-------- Página

Despotismo minoritario y tibiómetro al rojo vivo. Por Luciano Videla

Despotismo minoritario y tibiómetro al rojo vivo. Por Luciano Videla

Las mayorías se llamaron a silencio en las redes pioneras. Acorraladas por minorías despóticas –algunas odiantes–, sometidas al escrache cuando el tibionómetro se pone rojo, se refugian en Instagram y Tik Tok. En ese ámbito posmo, el voyeurismo no participante es
bienvenido y la pontificación es lo out.

En las redes de la primera década, pocos callan a muchos. Preocupados por las posibles dictaduras de la mayoría, en el siglo XIX teóricos como Tocqueville pensaron una serie de controles cruzados en el ejercicio del poder. Hoy, minorías imponen el nuevo orden.
Los discursos de odio se cuelan en los medios como anomalías. La segmentación de públicos que se vivió con el cable –canales de deportes, de noticias, infantiles, fragmentados en nichos cada vez más específicos– llegó a la política. Los intereses son expuestos.

Se constituyeron televidentes de semejanzas plenas, y ahora las audiencias no perdonan ninguna defección. Cancelan al que dudó. Sin embargo, polarizar no es odiar. Los haters habitan, sobre todo, las redes.

Grupos minúsculos, incapaces en ocasiones de ganar una elección barrial, patrullan con violencia el ecosistema redsocialero. En esta espiral del silencio invertida, son los núcleos duros los que imponen el control social.

----------------
-------- Datos almacenados

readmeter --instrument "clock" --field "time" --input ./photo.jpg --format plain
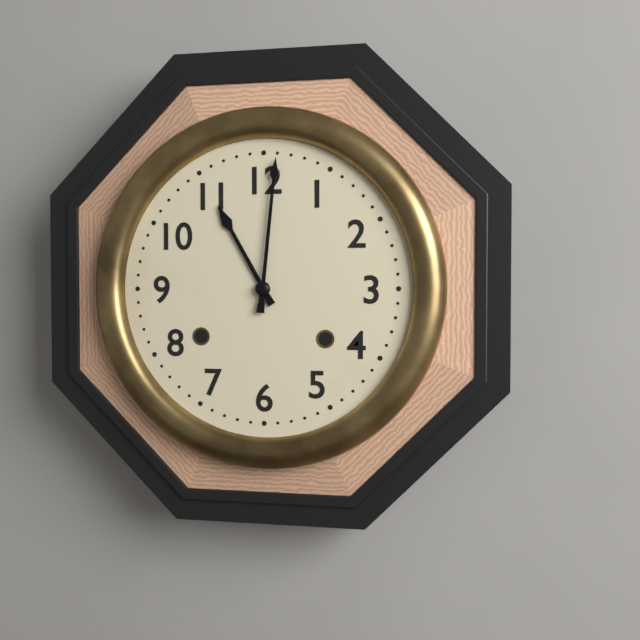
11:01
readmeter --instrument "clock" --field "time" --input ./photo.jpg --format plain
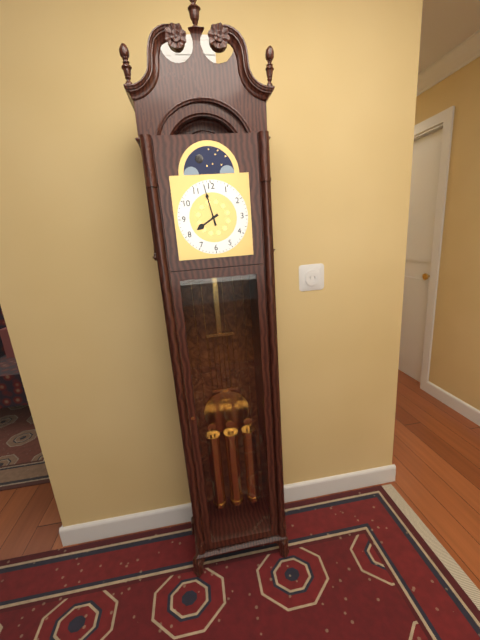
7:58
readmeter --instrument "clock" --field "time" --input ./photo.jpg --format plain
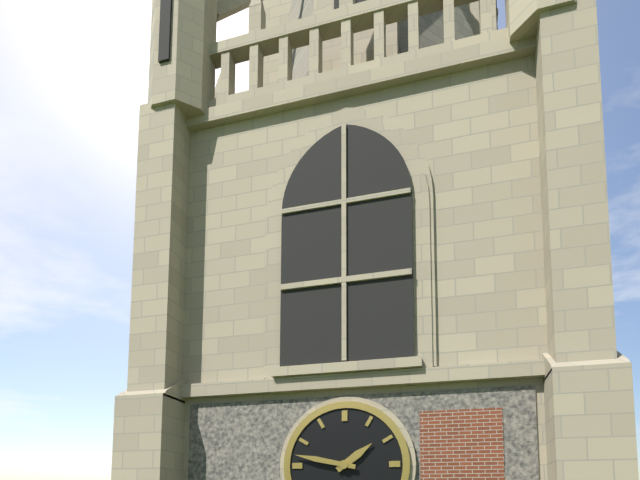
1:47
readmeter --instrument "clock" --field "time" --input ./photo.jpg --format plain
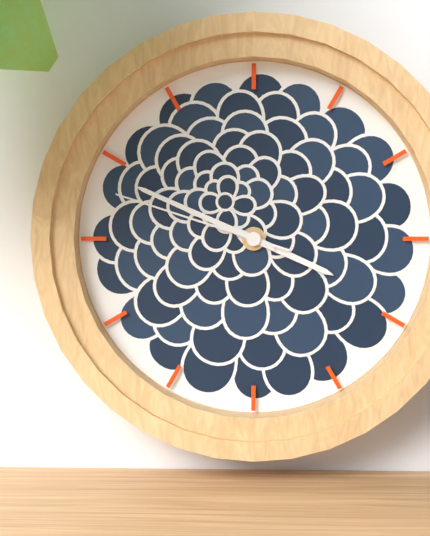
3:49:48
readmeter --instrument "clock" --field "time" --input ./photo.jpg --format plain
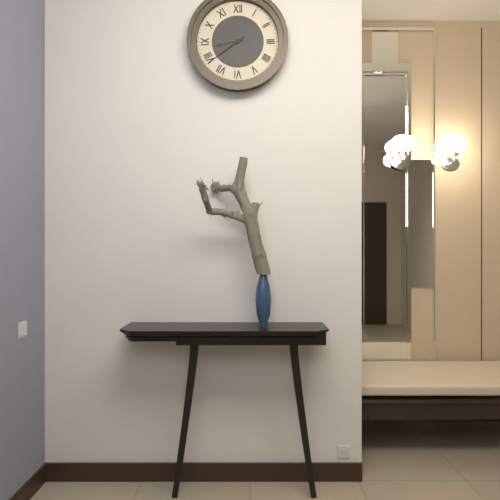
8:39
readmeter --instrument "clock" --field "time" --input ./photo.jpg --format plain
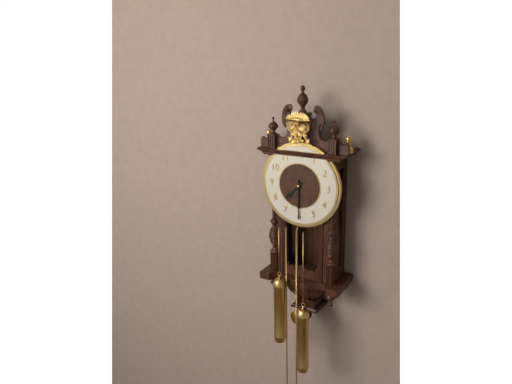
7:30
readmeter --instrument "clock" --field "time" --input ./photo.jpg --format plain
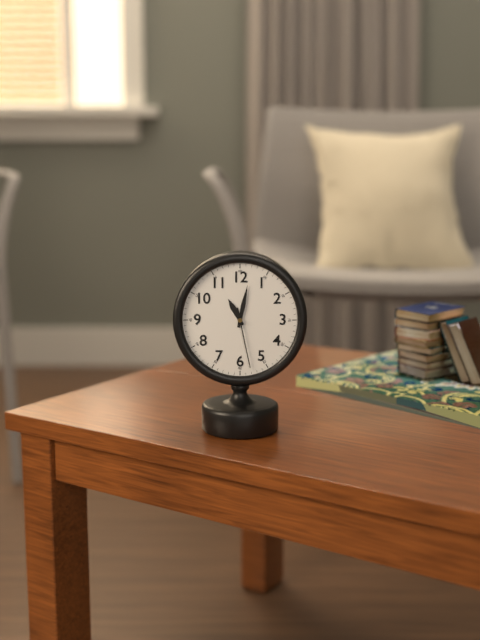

----------------

### Instrucciones
[1] Responda según la columna sobre el despotismo minoritario:
(a) ¿En qué plataformas se refugian las mayorías?
(b) ¿Qué teórico del siglo XIX se menciona por su preocupación ante las posibles dictaduras de la mayoría?
(c) ¿Dónde habitan, sobre todo, los haters?
[2] Reproduzca textualmente el fragmento de la columna sobre el despotismo minoritario que comienza en "Las mayorías se" y termina en "intereses son expuestos.".
[3] Prosiga la columna sobre el despotismo minoritario a partir de su última oración.

### Respuestas por tarea
[1]
(a) En Instagram y Tik Tok.
(b) Tocqueville.
(c) En las redes.

[2]
Las mayorías se llamaron a silencio en las redes pioneras. Acorraladas por minorías despóticas –algunas odiantes–, sometidas al escrache cuando el tibionómetro se pone rojo, se refugian en Instagram y Tik Tok. En ese ámbito posmo, el voyeurismo no participante es
bienvenido y la pontificación es lo out.

En las redes de la primera década, pocos callan a muchos. Preocupados por las posibles dictaduras de la mayoría, en el siglo XIX teóricos como Tocqueville pensaron una serie de controles cruzados en el ejercicio del poder. Hoy, minorías imponen el nuevo orden.
Los discursos de odio se cuelan en los medios como anomalías. La segmentación de públicos que se vivió con el cable –canales de deportes, de noticias, infantiles, fragmentados en nichos cada vez más específicos– llegó a la política. Los intereses son expuestos.

[3]
Tienen un aliado poderoso: los algoritmos, que como un floculante de pileta forma grumos de suciedad: vistos desde la superficie, son minúsculos. Pero al interior, son uniformes y consistentes. El megusteo endogámico crea la ilusión de consensos.

En los grupos de odio, la otredad son casi todos, pero esos enemigos están unificados por un denominador común: no están esclarecidos. Viven en la oscuridad de aceptar lo establecido. De esa manera, cada argumento contrario se lee como un refuerzo a la idea propia, justamente porque da cuenta que el otro no pudo entender. En este punto, terraplanistas y odiadores comparten su orgullo minoritario. Existe la tentación de confundir el canal con el fondo. Haters y minorías iluminadas hubo siempre. El magnicidio en grado de tentativa que padeció la Argentina en 2022 es aterrador y conmocionante.

Pero no actualiza la teoría de la aguja hipodérmica. No son (solo) las redes y los medios. Por eso la solución a los discursos de odio difícilmente pase por el ejercicio del poder coercitivo del Estado –mediante regulación y castigo. Antes bien, muy probablemente reforzaría la marginalidad que los enorgullece.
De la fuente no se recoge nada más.